Lawrence felt the flow, watched as the happiness was dragged from the girl on the rug. He felt her joys disappear, felt satiated and angry and it filled him to the point of bursting.

Once more his head was filled with the singing of another’s life. Again he knew what it was to be happy at the world, but again the happiness was not his to claim.

Like him it left no footprints.

He hated his job.


Sarah Maclean had never believed such a thing could happen to her. No one does until they are faced with the moment. Her parents, her younger sister and brother, the rest of her family, gone. She was apart now, she felt she was drifting, floating away. Of course she hadn’t expected it, she understood now that no one does.

She was so very sad, so very alone, so very scared.
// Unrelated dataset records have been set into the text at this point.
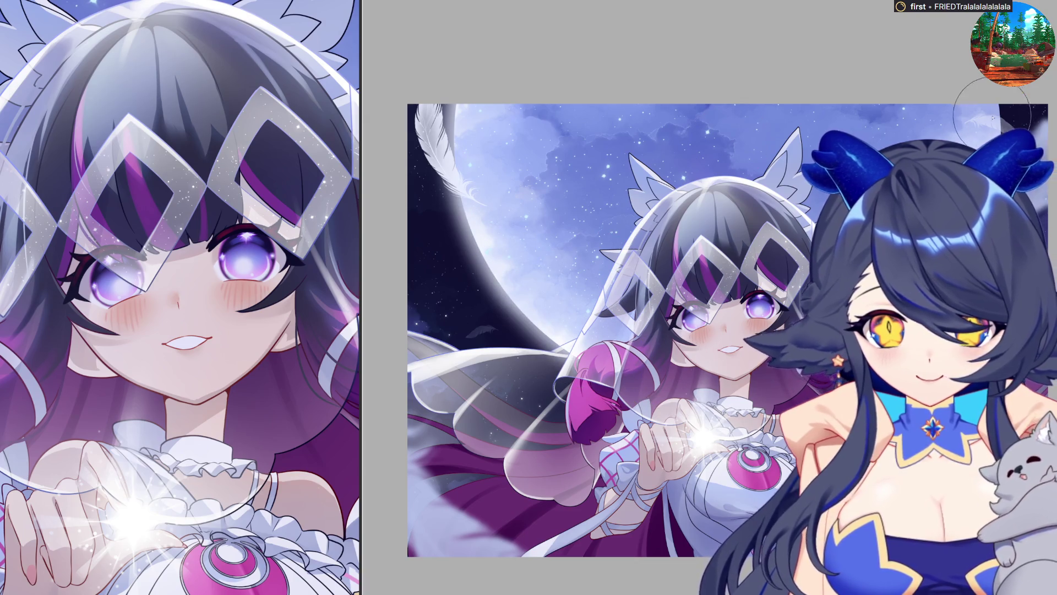
- Shift the artwork right, check the floating feathers, and clear the selection
left_click_drag(428, 151, 567, 152)
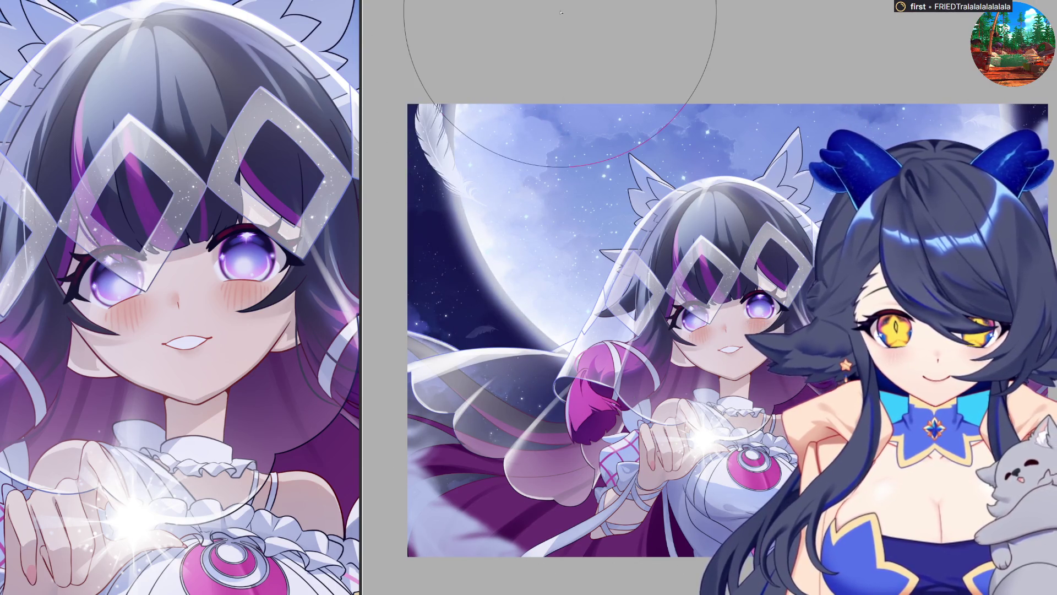
scroll(726, 330, "down", 2)
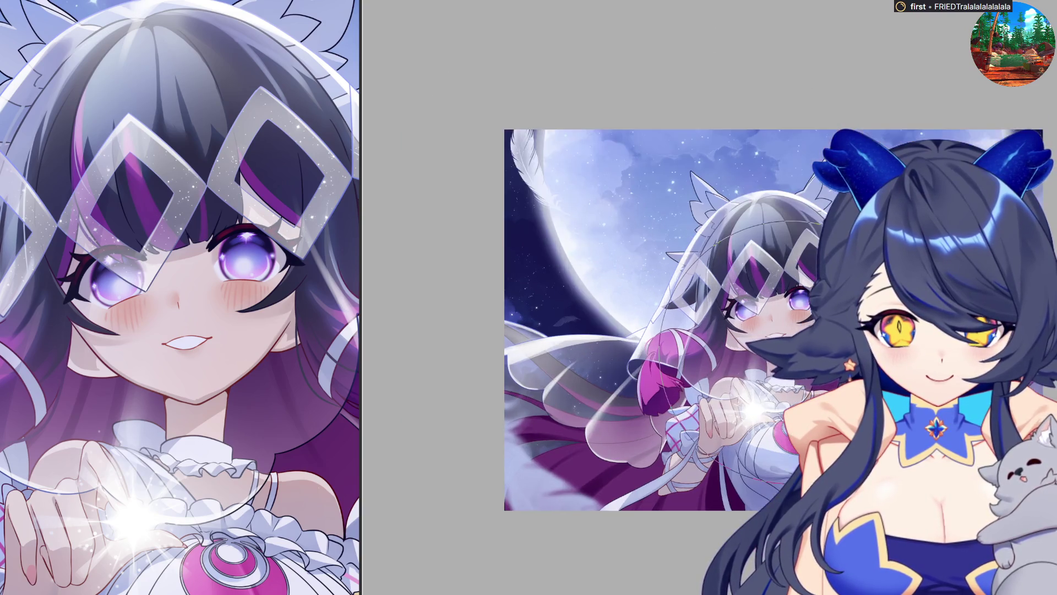
scroll(727, 331, "up", 1)
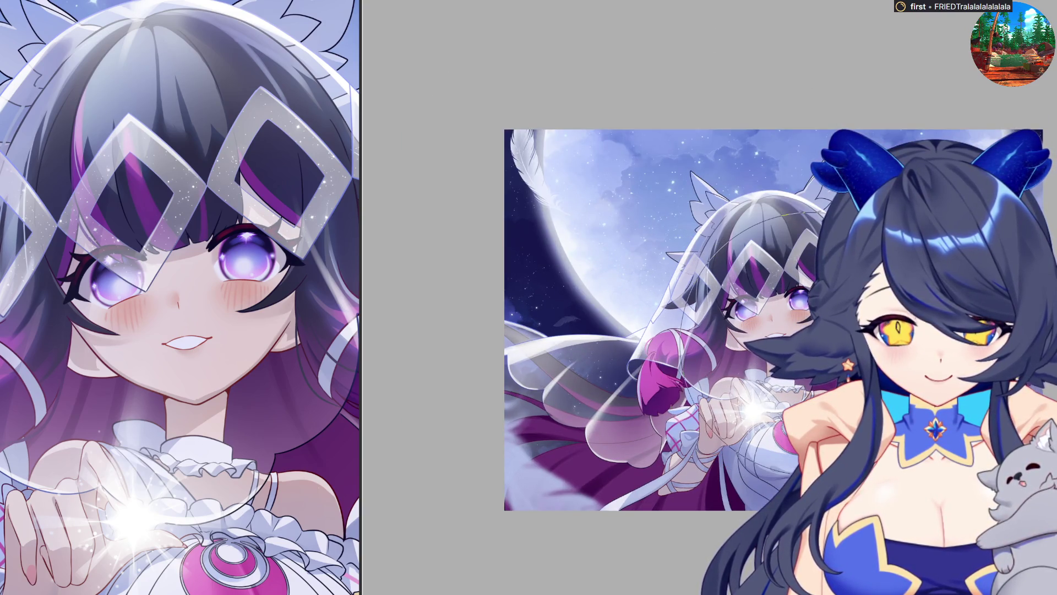
scroll(811, 344, "up", 1)
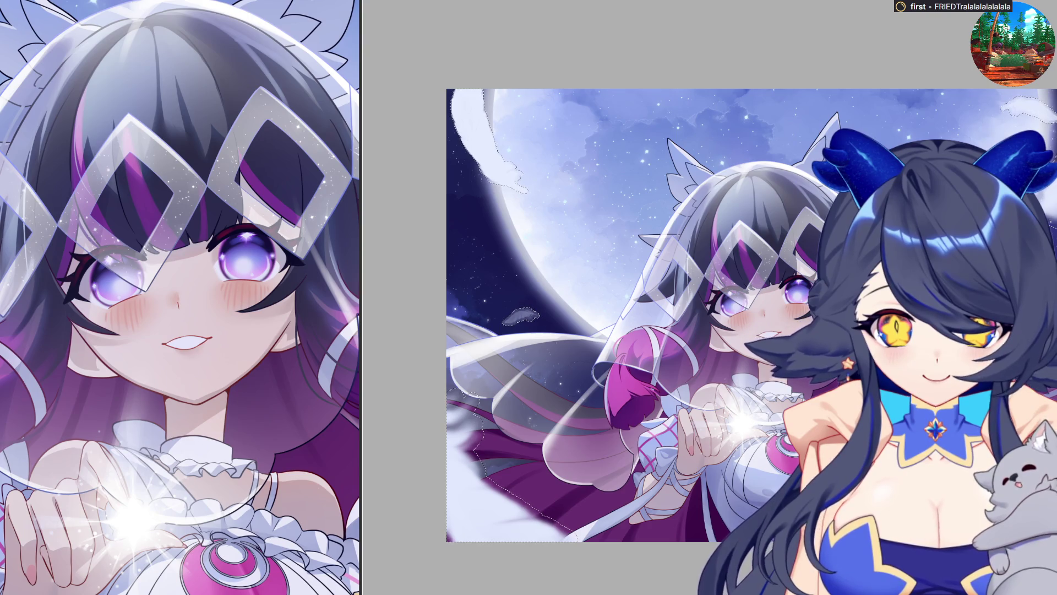
key("ctrl+d")
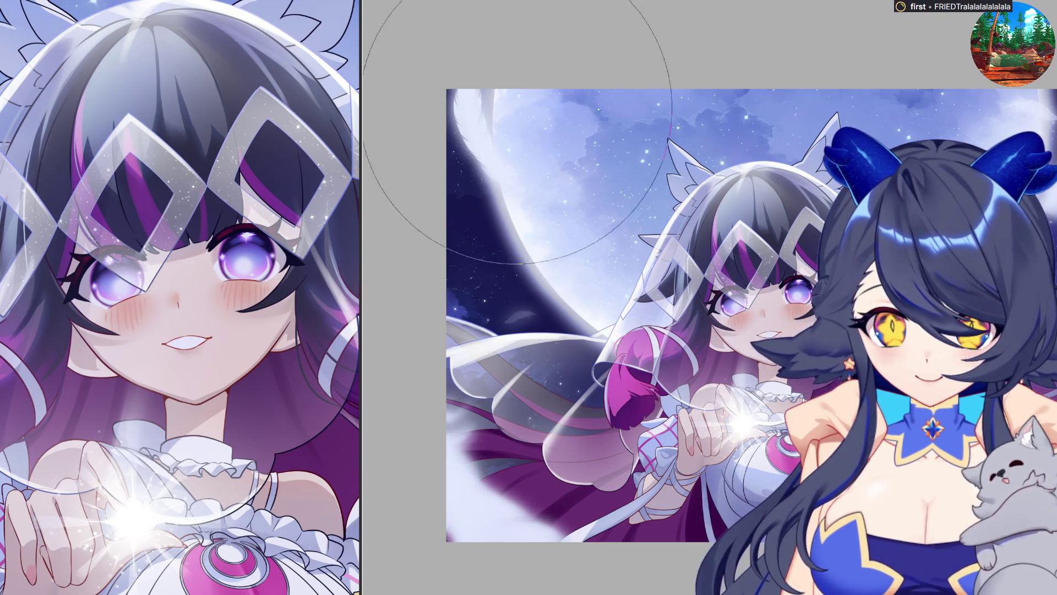
- Undo back to the darker, more detailed lower-left clouds and top-left feather
key("ctrl+z")
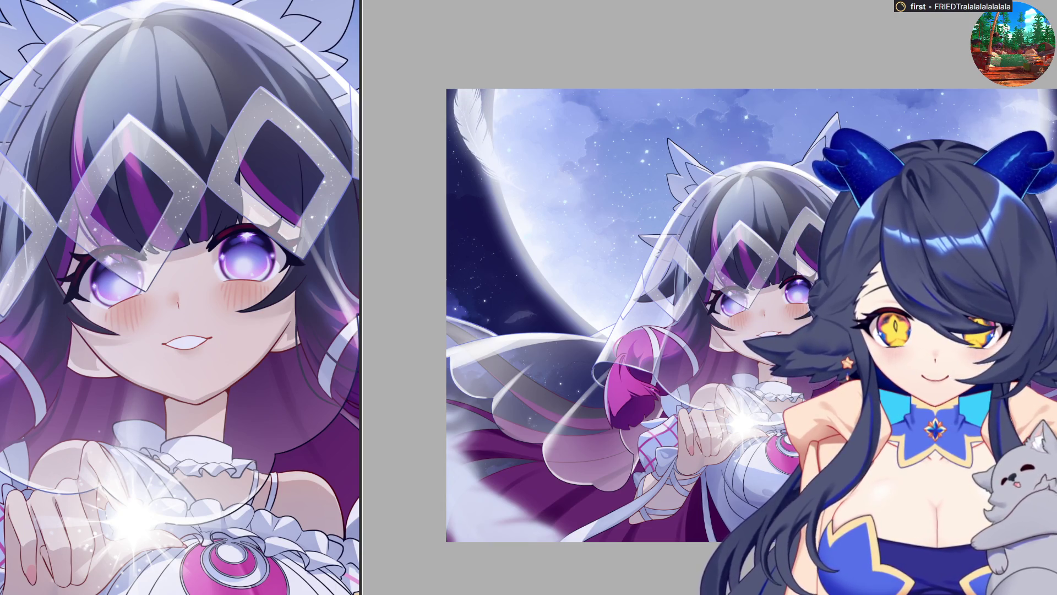
scroll(707, 278, "down", 1)
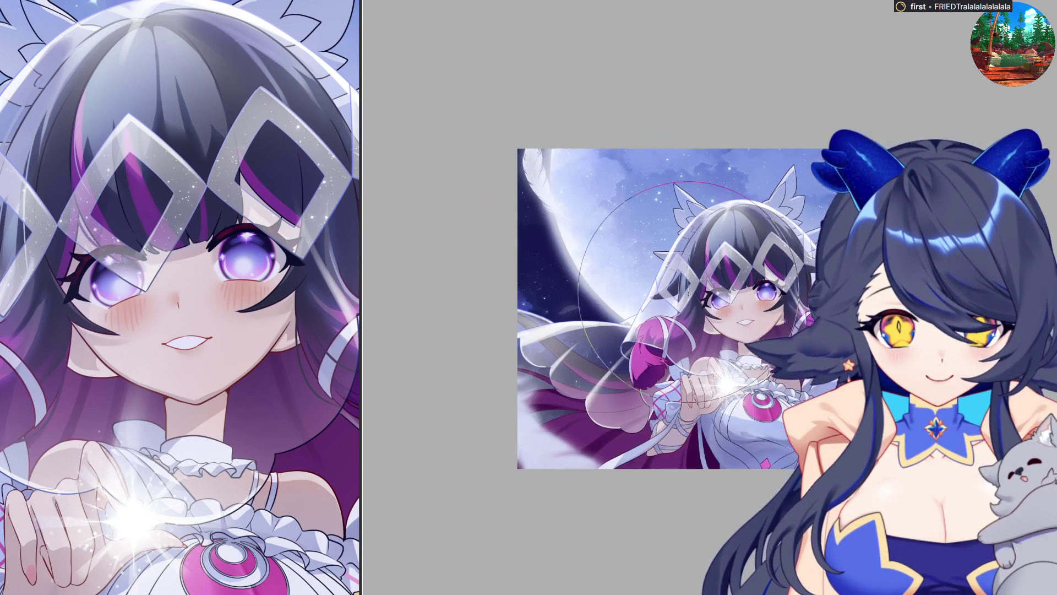
scroll(710, 280, "up", 1)
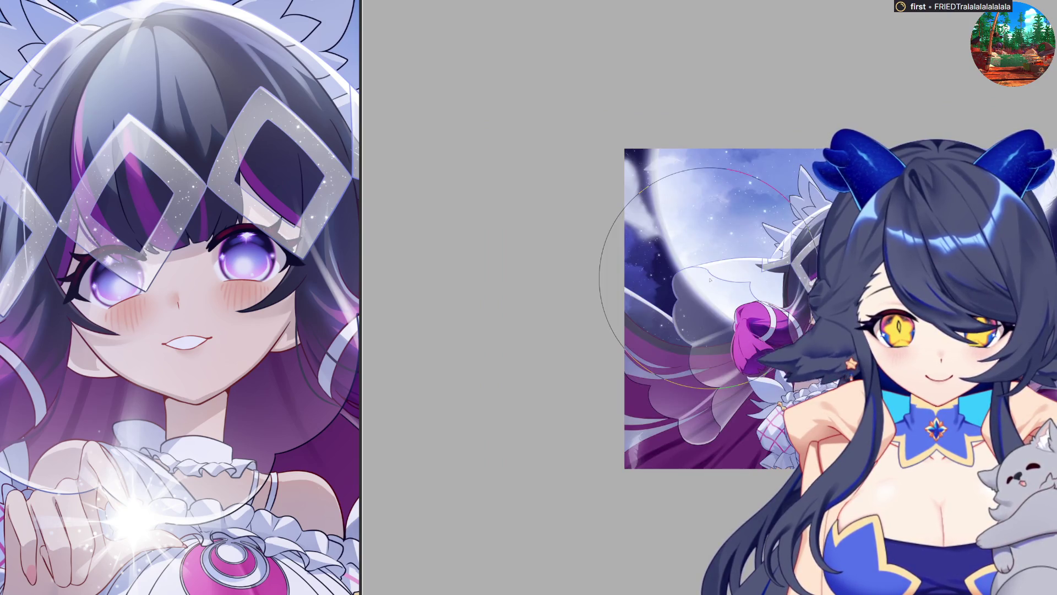
scroll(710, 280, "down", 2)
scroll(710, 280, "up", 2)
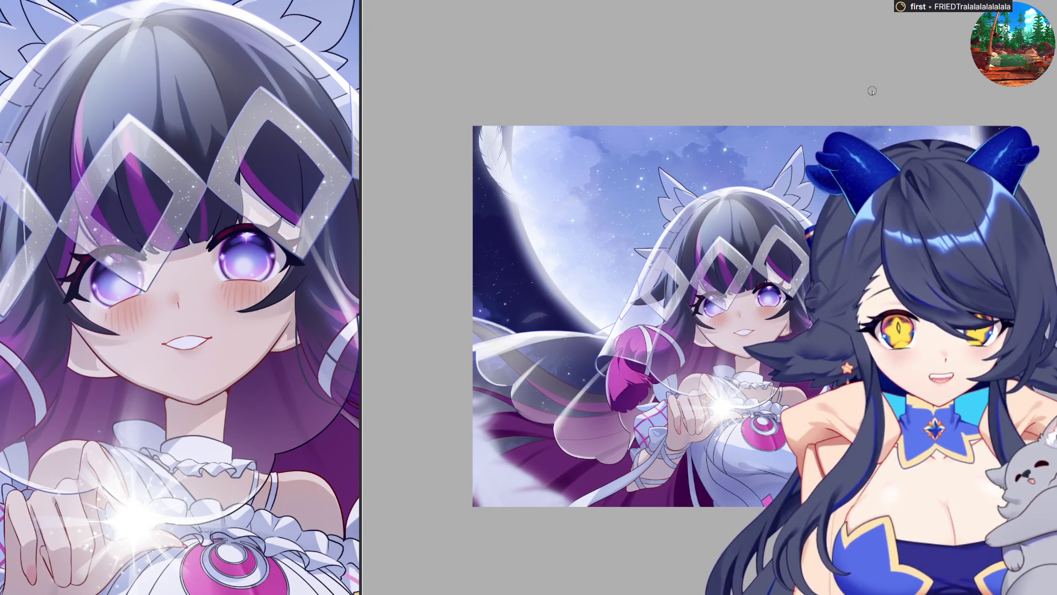
- Draw a thin white curve from the moon's left edge toward the pink hair, retrying until it fits
mouse_move(476, 181)
left_mouse_down()
mouse_move(475, 220)
mouse_move(498, 275)
left_mouse_up()
key("ctrl+z")
mouse_move(475, 222)
left_mouse_down()
mouse_move(512, 318)
mouse_move(649, 328)
left_mouse_up()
His head was full and his eyes streaming with the pressure of her feelings. He had to close his eyes tight to keep it all inside until the right moment. It was not a saw the stream. It was flowing toward her, unwavering in its direction. A thin line of brilliance, beyond silver and past white, it glistened as it approached. As it neared her it spilt into two strands, one heading for each of her outstretched palms. She felt its warmth and was aware of her feet no longer touching the ground.

She smiled.


He watched the last of light disappearing over the horizon. Like always he felt a pull, a direction. He started walking away from the young couple, his internal compass directing him, insistent and unavoidable.


“What’s the matter darling?” Sebastian asked, concerned.

“Oh, nothing.” She saw his concern, felt his love for her. She was happy, the moment of terror and sadness fled.

“Someone just walked over my grave.”

He smiled at her and she was happy.


“Mrs Maclean?” The officer’s face was low. He hated his job.

“Yes…what is it?” She knew she didn’t want to know.

“I’m afraid I have some bad news for you. We believe your daughter, Sarah, was involved in a car accident this evening, I’m afraid she didn’t make it. We need you to confirm her identity. I’m sorry.”


He walked on toward his new job.

The sand was cold underfoot.

He walked gently. No footprints marked his passing.